Tuesday in the 26th Week of Ordinary Time, October 1, 2024
The Memorial of St. Therese of the Child Jesus
Luke 9, 51-56
When the days for Jesus to be taken up were fulfilled, he resolutely determined to journey to Jerusalem, and he sent messengers ahead of him. On the way they entered a Samaritan village to prepare for his reception there, but they would not welcome him because the destination of his journey was Jerusalem. When the disciples James and John saw this they asked, “Lord, do you want us to call down fire from heaven to consume them?” Jesus turned and rebuked them, and they journeyed to another village.
“When the days for Jesus to be taken up were fulfilled, he resolutely determined to journey to Jerusalem.” It is as if all that came before was but a prelude: the furious pace of his preaching, the long hours spent healing, raising the dead, and exorcizing. The way St. Luke phrases his verse, it was not merely time for return to Jerusalem for the celebration of the Passover; it was time for something that would completely overshadow the Passover as the light of the sun obliterates the light of the stars at dawn. John 12, 27: “For this reason I came unto this hour.” He would let nothing and no one come between him and the work of Redemption of the human race: “Get behind me, Satan! You are a hindrance to me” (Matthew 16, 23). He had waited over thirty years of his lifetime on earth to do this, and for all the generations of mankind, watching history unfold from heaven: “I came to cast fire upon the earth; and would that it were already kindled!
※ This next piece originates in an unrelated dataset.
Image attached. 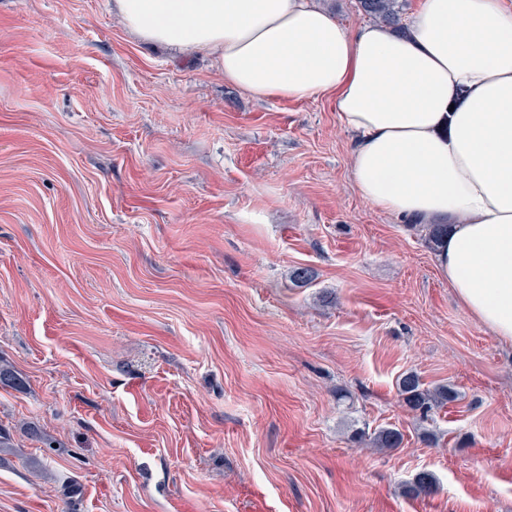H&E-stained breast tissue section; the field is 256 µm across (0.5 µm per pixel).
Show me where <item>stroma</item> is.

I have a baptism to be baptized with; and how I am constrained until it is accomplished!” (Luke 12, 49-50).
“He sent messengers ahead of him.” In order not to have to take the time to arrange lodgings and purchase food so that he could concentrate on preparing the Apostles for what was to come, he had certain disciples run up ahead into the towns through which he must pass on his way to Jerusalem. “They entered a Samaritan village to prepare for his reception there.” Samaria separated Galilee from Judea so that it was almost impossible to travel between the two provinces without going through it. “They would not welcome him because the destination of his journey was Jerusalem.” The Samaritans were descendants of Gentiles who had gradually moved into the depopulated land of the northern kingdom of Israel after the Assyrians conquered it hundreds of years before. They adopted the religion of the Israelites and built their own Temple. The Jews rejected them as not being descended from the Twelve Tribes, and a great enmity existed between them. The Jews treated them as they would Gentiles. Thus, they could buy food from the Samaritans but would not go into their homes and would sleep outside their towns. But the Samaritan city spoken of here would not even sell food to the Jewish disciples of Jesus because they were traveling to Jerusalem.
“Lord, do you want us to call down fire from heaven to consume them?” The “sons of thunder” are roused to wrath against the ungracious Samaritans: here is the Messiah, on his way to claim his throne and to crush the Roman oppressors, and this petty nation of outcasts dared to stand against him. They saw the Lord as soon calling down fire from heaven on the Romans. Why not begin with the Samaritans? “Jesus turned and rebuked them.” Luke does not say that Jesus explained his reason for not destroying the town as Sodom and Gomorrah had been destroyed, only that he rebuked the overzealous James and John. Nor does he tell us exactly what he said to them. But this was not the time for judgment. That time will come, but now was the time for patience so that sinners might have time to repent. “They journeyed to another village.” That is, a village further on. We see the Lord treat the village as he had treated Nazareth at the beginning of his Public Life when his own townspeople rejected him. He accepts their rejection and lets them live with it. Perhaps some would rethink what they had done. But those who did not would have no answer for their Judge on the day of their deaths.
The failure of the first town to welcome Jesus provided for the benefit of the next town that did receive him, and this reminds of us of how the rejection by the Jews as a whole led to the Gospel moving to the Gentiles. As St. Paul declared to a group of the Jews in Antioch: “To you it behoved us first to speak the word of God: but because you reject it and judge yourselves unworthy of eternal life, behold we turn to the Gentiles” (Acts of the Apostles 13, 46). And, indeed, the first bishop of Antioch after Peter, who reigned there after he left Jerusalem in the care of James, was the Gentile convert Ignatius.
The Lord Jesus comes to each of us, looking for a welcome. How gracious of our Lord to come to us rather than to summon us to him, as other authorities would! How excited we should be to receive him in Holy Communion and also in prayer. And how we should receive him right away, forgiving sins and asking forgiveness of others, and lining the ground before him with the palm branches of our faith and good works.